Das Interesse der Antragstellerin, den Vollzug der Vergabeanordnung aufzuschieben, ist zum anderen dadurch gemindert, dass ihr - soweit erforderlich - eine sachnähere Möglichkeit vorläufigen Rechtsschutzes zur Verfügung stände, um etwaige unzumutbare Nachteile vor einer rechtskräftigen Entscheidung in der Hauptsache von sich abzuwenden. Insoweit ist zu berücksichtigen, dass einerseits der zwischen den Beteiligten am geschlossene Prozessvergleich der Antragstellerin die einstweilige Weiternutzung der ihr seinerzeit zugeteilten Frequenzen bis zur Aufnahme der Nutzung durch einen neuen Zuteilungsinhaber sichert, während andererseits die Antragsgegnerin die Zuteilung der streitbefangenen Frequenzen mit einer auflösenden Bedingung für den Fall versehen wird, dass sie durch rechtskräftige Entscheidung verpflichtet wird, die Nutzungsrechte eines anderen Unternehmens zu verlängern oder neu einzuräumen (s. Nr. IV 4.7 der Allgemeinverfügung der Bundesnetzagentur vom ). Soweit die Antragstellerin auf den ungesicherten Zwischenzustand ab Nutzungsaufnahme durch die neuen Zuteilungsinhaber verweist, der sie, die Antragstellerin, aufgrund des Verlustes ihrer Kundenbasis gegebenenfalls zur Einstellung des Geschäftsbetriebes zwingen werde, muss sie sich zunächst entgegenhalten lassen, dass gegenwärtig überhaupt noch nicht absehbar ist, in welchem Zeitpunkt die neuen Zuteilungsinhaber die Nutzung der von der Antragstellerin konkret verwendeten Frequenzen aufnehmen werden. Erforderlichenfalls könnte sie zudem um vorläufigen Rechtsschutz gegen einzelne Zuteilungsbescheide mit dem Ziel nachsuchen, diese einstweilen auszusetzen. Auf diese Möglichkeit ist die Antragstellerin um so mehr zu verweisen, als ihr seinerzeit nur ein Teil der im Bereich von 2,6 GHz nunmehr zur Versteigerung anstehenden Frequenzen zugeteilt worden war, den sie wiederum nur zu einem geringen Anteil tatsächlich nutzt, so dass die mit dem vorliegenden Antrag begehrte Aussetzung der Vergabe aller Frequenzen im Bereich von 2,6 GHz, hilfsweise sogar aller von der Vergabeanordnung betroffenen Frequenzen, erheblich über ihr - allenfalls schutzwürdiges - Interesse an einer vorläufigen Wahrung des Status quo hinausgeht.

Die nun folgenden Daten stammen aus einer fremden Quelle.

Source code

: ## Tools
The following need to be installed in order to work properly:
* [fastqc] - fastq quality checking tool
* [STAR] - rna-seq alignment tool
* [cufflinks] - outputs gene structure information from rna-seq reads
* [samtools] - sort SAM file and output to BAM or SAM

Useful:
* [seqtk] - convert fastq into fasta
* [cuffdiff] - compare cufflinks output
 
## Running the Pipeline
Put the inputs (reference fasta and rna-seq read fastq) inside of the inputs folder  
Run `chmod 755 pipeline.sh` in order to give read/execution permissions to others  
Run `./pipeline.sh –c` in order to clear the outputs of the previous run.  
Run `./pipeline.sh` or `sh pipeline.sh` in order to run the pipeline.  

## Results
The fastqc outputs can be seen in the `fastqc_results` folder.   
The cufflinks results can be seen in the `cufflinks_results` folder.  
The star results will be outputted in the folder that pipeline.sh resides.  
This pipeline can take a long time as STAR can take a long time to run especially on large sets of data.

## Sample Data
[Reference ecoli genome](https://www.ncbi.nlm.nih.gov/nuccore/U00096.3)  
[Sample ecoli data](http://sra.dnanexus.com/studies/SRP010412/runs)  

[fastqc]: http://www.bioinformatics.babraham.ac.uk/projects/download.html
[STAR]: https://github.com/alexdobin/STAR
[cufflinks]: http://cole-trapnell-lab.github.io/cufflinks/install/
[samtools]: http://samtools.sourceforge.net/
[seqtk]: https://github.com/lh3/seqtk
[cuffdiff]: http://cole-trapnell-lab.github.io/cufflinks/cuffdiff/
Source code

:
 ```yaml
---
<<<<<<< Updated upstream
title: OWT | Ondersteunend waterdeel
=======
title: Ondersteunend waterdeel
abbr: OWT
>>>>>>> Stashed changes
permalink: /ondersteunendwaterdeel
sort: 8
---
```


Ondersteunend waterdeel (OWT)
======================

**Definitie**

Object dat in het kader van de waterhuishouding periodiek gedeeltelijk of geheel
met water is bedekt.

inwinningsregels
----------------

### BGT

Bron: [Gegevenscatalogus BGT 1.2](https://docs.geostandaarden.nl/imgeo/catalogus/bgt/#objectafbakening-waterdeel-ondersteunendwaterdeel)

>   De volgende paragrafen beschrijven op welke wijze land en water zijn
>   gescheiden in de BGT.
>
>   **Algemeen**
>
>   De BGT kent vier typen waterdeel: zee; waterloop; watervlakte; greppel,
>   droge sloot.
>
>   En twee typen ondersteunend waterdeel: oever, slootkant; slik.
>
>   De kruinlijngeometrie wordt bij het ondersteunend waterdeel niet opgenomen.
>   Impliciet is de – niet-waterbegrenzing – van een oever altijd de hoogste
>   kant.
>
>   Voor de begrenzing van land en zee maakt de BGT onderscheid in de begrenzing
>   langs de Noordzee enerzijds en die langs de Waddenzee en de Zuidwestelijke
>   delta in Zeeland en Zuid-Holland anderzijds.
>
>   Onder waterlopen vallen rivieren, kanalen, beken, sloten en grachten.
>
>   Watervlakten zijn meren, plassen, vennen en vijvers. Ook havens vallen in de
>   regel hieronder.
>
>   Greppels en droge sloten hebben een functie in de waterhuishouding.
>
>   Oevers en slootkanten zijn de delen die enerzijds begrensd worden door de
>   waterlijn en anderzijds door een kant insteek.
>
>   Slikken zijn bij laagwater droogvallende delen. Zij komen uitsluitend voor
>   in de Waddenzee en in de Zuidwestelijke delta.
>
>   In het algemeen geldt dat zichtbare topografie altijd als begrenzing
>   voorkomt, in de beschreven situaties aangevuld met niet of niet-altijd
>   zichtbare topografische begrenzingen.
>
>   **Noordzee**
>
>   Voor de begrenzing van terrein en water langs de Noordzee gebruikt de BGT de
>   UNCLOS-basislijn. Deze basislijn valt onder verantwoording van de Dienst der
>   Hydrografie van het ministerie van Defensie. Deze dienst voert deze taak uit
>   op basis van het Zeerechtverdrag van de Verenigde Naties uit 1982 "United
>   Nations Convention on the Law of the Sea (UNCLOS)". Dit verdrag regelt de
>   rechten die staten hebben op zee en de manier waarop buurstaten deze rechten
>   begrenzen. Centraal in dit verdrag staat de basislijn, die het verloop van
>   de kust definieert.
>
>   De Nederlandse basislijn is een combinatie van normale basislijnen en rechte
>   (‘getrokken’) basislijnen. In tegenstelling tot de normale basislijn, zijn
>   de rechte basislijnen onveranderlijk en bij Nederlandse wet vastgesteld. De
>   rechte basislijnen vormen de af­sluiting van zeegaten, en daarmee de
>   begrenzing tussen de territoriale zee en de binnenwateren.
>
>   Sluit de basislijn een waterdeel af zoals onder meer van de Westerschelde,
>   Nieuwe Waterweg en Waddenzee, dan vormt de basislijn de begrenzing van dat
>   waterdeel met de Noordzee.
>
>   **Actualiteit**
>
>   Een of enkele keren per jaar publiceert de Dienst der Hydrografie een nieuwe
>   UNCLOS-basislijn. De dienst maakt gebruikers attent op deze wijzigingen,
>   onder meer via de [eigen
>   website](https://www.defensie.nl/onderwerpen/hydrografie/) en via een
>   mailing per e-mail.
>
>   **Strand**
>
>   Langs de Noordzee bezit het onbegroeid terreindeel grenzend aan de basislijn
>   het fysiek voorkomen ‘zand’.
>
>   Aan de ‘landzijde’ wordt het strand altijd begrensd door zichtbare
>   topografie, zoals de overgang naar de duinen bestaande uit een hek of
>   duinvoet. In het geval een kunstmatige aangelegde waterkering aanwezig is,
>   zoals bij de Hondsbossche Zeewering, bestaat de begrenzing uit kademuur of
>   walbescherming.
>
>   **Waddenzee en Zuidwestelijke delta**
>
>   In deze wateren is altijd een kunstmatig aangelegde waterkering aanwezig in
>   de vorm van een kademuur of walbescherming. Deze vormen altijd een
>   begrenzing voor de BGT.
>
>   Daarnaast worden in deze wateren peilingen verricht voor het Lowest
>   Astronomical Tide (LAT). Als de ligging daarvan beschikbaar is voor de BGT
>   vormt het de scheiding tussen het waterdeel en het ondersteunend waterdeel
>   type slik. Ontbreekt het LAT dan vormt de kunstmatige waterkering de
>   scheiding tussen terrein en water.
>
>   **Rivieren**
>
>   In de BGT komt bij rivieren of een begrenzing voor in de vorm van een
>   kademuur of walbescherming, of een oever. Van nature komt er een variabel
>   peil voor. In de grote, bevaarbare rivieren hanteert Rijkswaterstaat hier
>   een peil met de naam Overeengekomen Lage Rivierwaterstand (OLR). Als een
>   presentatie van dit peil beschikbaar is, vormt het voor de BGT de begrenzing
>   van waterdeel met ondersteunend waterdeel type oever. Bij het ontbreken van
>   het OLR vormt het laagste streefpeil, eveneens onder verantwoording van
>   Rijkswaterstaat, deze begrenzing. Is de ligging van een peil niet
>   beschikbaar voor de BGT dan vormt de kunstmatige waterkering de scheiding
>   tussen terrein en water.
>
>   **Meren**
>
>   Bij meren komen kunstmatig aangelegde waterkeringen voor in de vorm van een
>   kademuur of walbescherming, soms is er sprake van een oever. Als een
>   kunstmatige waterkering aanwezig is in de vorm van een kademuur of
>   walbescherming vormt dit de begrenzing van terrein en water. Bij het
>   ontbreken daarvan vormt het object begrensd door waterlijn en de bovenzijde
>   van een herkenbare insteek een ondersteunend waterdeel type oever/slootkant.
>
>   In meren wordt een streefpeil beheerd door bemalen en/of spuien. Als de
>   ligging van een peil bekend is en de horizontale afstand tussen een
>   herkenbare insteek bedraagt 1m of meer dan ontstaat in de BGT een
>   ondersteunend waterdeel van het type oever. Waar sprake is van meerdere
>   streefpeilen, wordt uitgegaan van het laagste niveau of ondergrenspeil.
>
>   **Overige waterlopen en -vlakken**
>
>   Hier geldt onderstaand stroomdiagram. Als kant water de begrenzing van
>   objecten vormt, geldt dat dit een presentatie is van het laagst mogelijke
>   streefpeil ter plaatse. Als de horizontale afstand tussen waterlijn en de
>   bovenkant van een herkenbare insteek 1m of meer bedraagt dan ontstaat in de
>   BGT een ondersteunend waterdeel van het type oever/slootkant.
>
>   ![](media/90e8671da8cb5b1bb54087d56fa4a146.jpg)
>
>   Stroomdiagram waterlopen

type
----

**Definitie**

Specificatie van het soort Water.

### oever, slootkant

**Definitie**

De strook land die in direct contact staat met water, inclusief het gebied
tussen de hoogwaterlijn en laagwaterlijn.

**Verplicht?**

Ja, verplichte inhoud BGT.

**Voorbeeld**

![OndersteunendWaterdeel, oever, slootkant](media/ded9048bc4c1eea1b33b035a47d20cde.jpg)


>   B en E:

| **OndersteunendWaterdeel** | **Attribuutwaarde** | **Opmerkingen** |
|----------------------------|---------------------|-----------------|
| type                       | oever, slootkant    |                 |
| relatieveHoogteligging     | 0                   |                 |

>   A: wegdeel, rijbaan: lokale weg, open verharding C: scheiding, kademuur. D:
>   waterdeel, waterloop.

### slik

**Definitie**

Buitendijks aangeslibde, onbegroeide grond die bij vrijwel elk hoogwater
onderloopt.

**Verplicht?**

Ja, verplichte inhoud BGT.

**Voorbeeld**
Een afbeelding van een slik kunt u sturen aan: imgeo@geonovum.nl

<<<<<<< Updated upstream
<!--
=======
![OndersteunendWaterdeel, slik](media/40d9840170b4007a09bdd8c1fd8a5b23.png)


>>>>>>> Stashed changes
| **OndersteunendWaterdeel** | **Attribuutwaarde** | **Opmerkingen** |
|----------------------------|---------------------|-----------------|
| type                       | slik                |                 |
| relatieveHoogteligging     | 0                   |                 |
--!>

b) Würde dagegen antragsgemäß die aufschiebende Wirkung der Klage der Antragstellerin gegen die umstrittene Vergabeanordnung angeordnet, die Klage aber vom Senat später rechtskräftig abgewiesen, wögen die Folgen schwerer. So weist die Antragsgegnerin darauf hin, dass sie mit dem Vergabeverfahren, das auch im Frequenzbereich von 2,6 GHz weit über die von der Antragstellerin faktisch genutzten Frequenzen hinausgreift, im Rahmen der sogenannten Breitbandstrategie der Bundesregierung eine Verbesserung der Breitbandversorgung in bislang unterversorgten Gebieten anstrebt; mit dem Aufschub des Vergabeverfahrens wären erhebliche Verzögerungen und ein beträchtlicher organisatorischer Mehraufwand verbunden. Bei der Gewichtung des Interesses der Antragsgegnerin an der Vermeidung dieser Folgen ist auch zu berücksichtigen, dass § 137 Abs. 1 TKG abweichend von § 80 Abs. 1 Satz 1 VwGO von der sofortigen Vollziehung der Entscheidungen der Bundesnetzagentur regelmäßig ausgeht. Der dort angeordnete Ausschluss der aufschiebenden Wirkung der Anfechtungsklage hat nicht lediglich zur Folge, dass die Behörde von der ihr sonst nach § 80 Abs. 2 Satz 1 Nr. 4 VwGO obliegenden Pflicht entbunden wird, das öffentliche Interesse an einer sofortigen Vollziehung gemäß § 80 Abs. 3 Satz 1 VwGO besonders zu begründen. Er enthält vielmehr die gesetzliche Wertung, dass das öffentliche Interesse am Sofortvollzug selbst bei offenem Prozessausgang regelmäßig erhebliches Gewicht hat (vgl. Beschluss vom a.a.O. Rn. 26 m.w.N.). Im vorliegenden Fall kommt noch hinzu, dass die Vorinstanz aufgrund einer aus ihrer Sicht endgültigen Beurteilung der Sach- und Rechtslage bereits in der Hauptsache zu Lasten der Antragstellerin entschieden hat. Diese Überlegungen verstärken noch den Befund, dass dem öffentlichen Vollzugsinteresse unter den gegebenen Umständen der Vorrang gegenüber dem Aufschubinteresse der Antragstellerin gebührt.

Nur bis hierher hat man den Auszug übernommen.